Friday, October 3 - Departure from Bonita Bend went very smoothly. The water level was down around 9" from yesterday's high point but still plenty of depth to paddle out to the mouth of the wash. We were able to load each of the boats on dry land and then lift/slide them into the water, with just one volunteer (Alan) wading in the knee deep water to assist with the launchings.
Morning travel northeast along Unknown Bottom is always one of my favorites. The cliffs on river right cast a large shadow and seem to enhance the reflections along this reach of the river.
As we approach the start of Valentine Bottom, anticipation increases as we start looking for the first sign of granary ruins on river left.
The first ruin I spotted wasn't in very good shape but was clearly the remains of a built structure. All of the structures are located in the same interface at the bottom of the White Rim sandstone layer.
A couple more. But I was really looking for my favorite (because it was the first I ever spotted on the Green.)
The square corner gives it away. It's located right in the middle of this picture. It's on river left about river mile 28.6 or so. I'm basing the river mile estimates on Belknap's Revised Canyonlands River Guide, copyright 1996. I don't know if there are any changes to the mileage in the new, much improved color edition.
I've never been able to figure out how they got up to this location to build the structure. It appears the back wall is missing as is any roof structure. I wonder if the structure was ever completed?
A bit further downstream was this series of three smaller structures. I thought they were a bit unusual because they were much more exposed to weather.
As we continued downstream, it was interesting to note the the massive sandbar from two years at mile 28 was now entirely gone except for the tamarack covered portion. There were some habitable locations on the island about river mile 27.
We stopped on river left about river mile 25.8 to view the "guard tower" built into the cliff on river right at that point. While the top of the sandbar was dry, the edges were very muddy!
Hitting the jackpot once again, we found an adequate sandbar at the northwest corner of Turks Head. The river bottom was firm but the sandbar edge was covered with a couple inches of very slippery mud. Teamwork reduced the slippage and kept the top of the sandbar free of tracked in mud.
Once our camp was set up, most of us decided to see if we could bushwhack a route through the tammies. Of course, this year the sandbar was located closer to the corner where the band of tammies is the thickest. We ended up flagging our route with six bandannas so that we could retrace our steps.
The view of Soda Springs Canyon from the Turks Head bench is a favorite, contrasting with the deep blue sky. This year we decided it was a chipmunk sitting on top of the cliff at the left.

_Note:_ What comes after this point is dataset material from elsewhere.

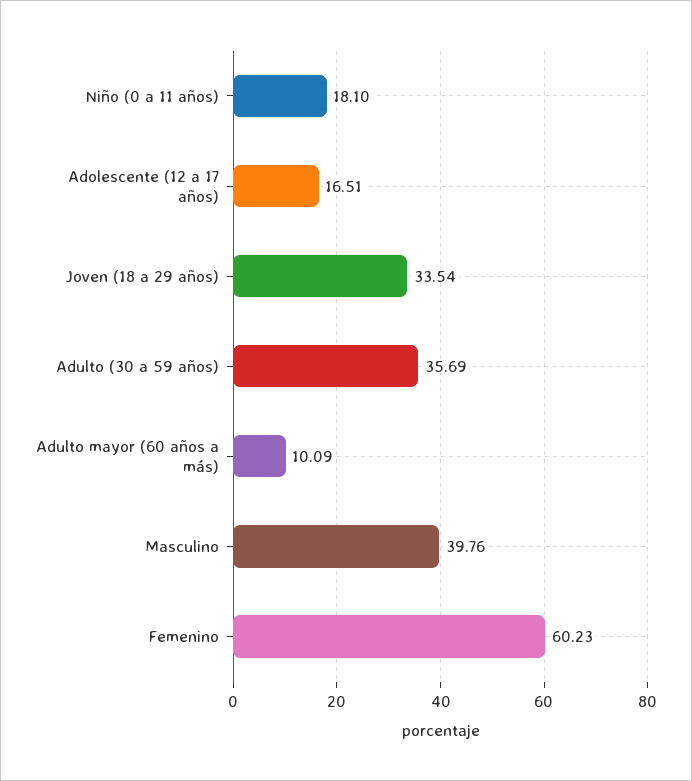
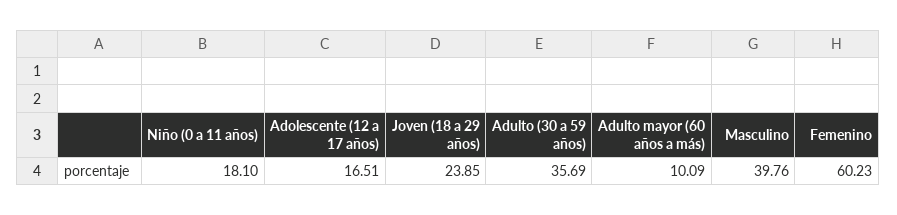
Joven (18 a 29 años): 33.54 -> 23.85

The brothers West enjoying the view and thinking about the peoples that lived here a thousand years ago. Craig Childs' House of Rain suggests that this area of the Green River was the northern limits of the Ancient Pueblo peoples.
We launched from Bonita Bend about 9:30 a.m. and spent three hours traveling about 8.5 river miles. The river was flowing about 6000 cfs and dropping. We passed three or four kayaks that were just breaking camp at the cabin site (river mile 25.3) about 11:30 a.m. They passed us as we were setting up camp. We didn't see anyone else throughout the day.